Through all the arguments about German strategy during July 1940 the one consistent thread was the importance of the German Air Force as the key instrument for creating the possibility of British defeat. This reality pampered air force pretensions. A later wartime account of the summer of 1940 by the air force history office underlined the novelty of a situation in which the air force could now undertake the ‘strategic offensive
… on its own and independent of the other services’.42 A paper prepared by the commander of Fliegerkorps I in July opened with the defiant assertion that Germany was by definition an ‘air power’ whereas Britain was a sea power: ‘Its chief weapon against England is the Air Force, then the Navy, followed by the landing forces and the Army.’43 Extensive intelligence on British targets had been gathered by the air force before the outbreak of war in case it should ever be needed.

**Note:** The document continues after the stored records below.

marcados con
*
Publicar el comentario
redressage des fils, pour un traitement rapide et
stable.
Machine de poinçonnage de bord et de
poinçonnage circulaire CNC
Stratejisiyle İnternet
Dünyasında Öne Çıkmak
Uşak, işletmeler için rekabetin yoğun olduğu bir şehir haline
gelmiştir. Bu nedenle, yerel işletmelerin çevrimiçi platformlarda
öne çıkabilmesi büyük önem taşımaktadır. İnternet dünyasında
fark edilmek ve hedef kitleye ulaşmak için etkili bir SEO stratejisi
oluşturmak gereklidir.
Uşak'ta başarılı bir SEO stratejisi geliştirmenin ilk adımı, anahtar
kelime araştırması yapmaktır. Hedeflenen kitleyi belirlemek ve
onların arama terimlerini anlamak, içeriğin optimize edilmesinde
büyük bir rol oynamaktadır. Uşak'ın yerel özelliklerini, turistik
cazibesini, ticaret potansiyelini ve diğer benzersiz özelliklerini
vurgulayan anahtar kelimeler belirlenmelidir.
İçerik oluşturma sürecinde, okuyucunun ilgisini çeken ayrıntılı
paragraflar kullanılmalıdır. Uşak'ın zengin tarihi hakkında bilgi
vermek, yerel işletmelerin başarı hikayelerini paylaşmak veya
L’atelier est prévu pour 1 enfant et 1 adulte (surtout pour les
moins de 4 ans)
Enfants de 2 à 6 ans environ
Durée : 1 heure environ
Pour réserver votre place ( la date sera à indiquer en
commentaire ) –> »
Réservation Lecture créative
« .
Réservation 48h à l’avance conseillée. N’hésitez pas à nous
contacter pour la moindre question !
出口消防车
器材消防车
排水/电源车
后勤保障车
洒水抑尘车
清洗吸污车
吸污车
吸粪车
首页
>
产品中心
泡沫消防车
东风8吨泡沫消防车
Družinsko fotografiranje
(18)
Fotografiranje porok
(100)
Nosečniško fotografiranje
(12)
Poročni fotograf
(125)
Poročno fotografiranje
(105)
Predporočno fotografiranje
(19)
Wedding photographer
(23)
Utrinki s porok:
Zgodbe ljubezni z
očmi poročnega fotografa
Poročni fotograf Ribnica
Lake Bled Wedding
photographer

On 1 June 1939 the German Air Ministry had published a comprehensive volume on British air forces, anti-aircraft defences, war economic targets and flying conditions. Orientation Book Great Britain provided exceptionally detailed maps of British airbases, support depots and anti-aircraft defences. The maps of key economic targets included grain silos, oil storage tanks, the aircraft industry, the armaments industry, raw material production, iron ore fields, steelworks and aluminium plants. The graphs of cloud-cover frequency varied from an average of 40 to 50 per cent across the year over Croydon in the south to between 65 and 85 per cent over Tynemouth in the north.44 A second gazetteer of the economic geography and meteorological pattern of the British Isles was available from 1938 and reissued in February 1940. Its 100 pages supplied a wealth of detailed information about every major city and port, including photographs of the dock areas and calculations of average wind speeds and direction over the course of a typical year. The climatic information painted a gloomy picture for a possible strategic air war. ‘All in all,’ concluded the document, ‘it appears that the British Isles, particularly in the winter months of frequent storms, fog and dense cloud, present very difficult meteorological flying conditions, which without doubt belong among the most unpleasant to be found in any of those major countries regarded as civilised [Kulturländer].’45Even before any decisions had been taken at Hitler’s headquarters, the air force ordered training operations over targets in southern England using small numbers of aircraft, or sometimes only a single plane. Significantly these flights, known generally by the German term Störangriffe
(nuisance raids), were undertaken both by day and by night to prepare German bomber pilots for raids of either kind. Some involved mining operations off the English coast. The so-called ‘schooling flights’ were intended to familiarize crews with the target areas, the pattern of enemy anti-aircraft defences, and the variety of routes available to attack a particular objective, so that when the real offensive was ordered there would be a greater prospect of operational success. Crews sent on the raids were told to alter the timings continually in order to confuse the defenders.46 The British side found it difficult to understand what the object of the German intruders could be, since the bombs were scattered widely over often quite insubstantial targets. On one night bombs were distributed almost entirely on open country in Cornwall, Devon, Somerset, Gloucestershire, Shropshire and South Wales (where a lucky hit struck Monmouth railway station).47 It was finally assumed by the RAF that the attacks were practice runs, testing the water before a larger campaign, as indeed they were.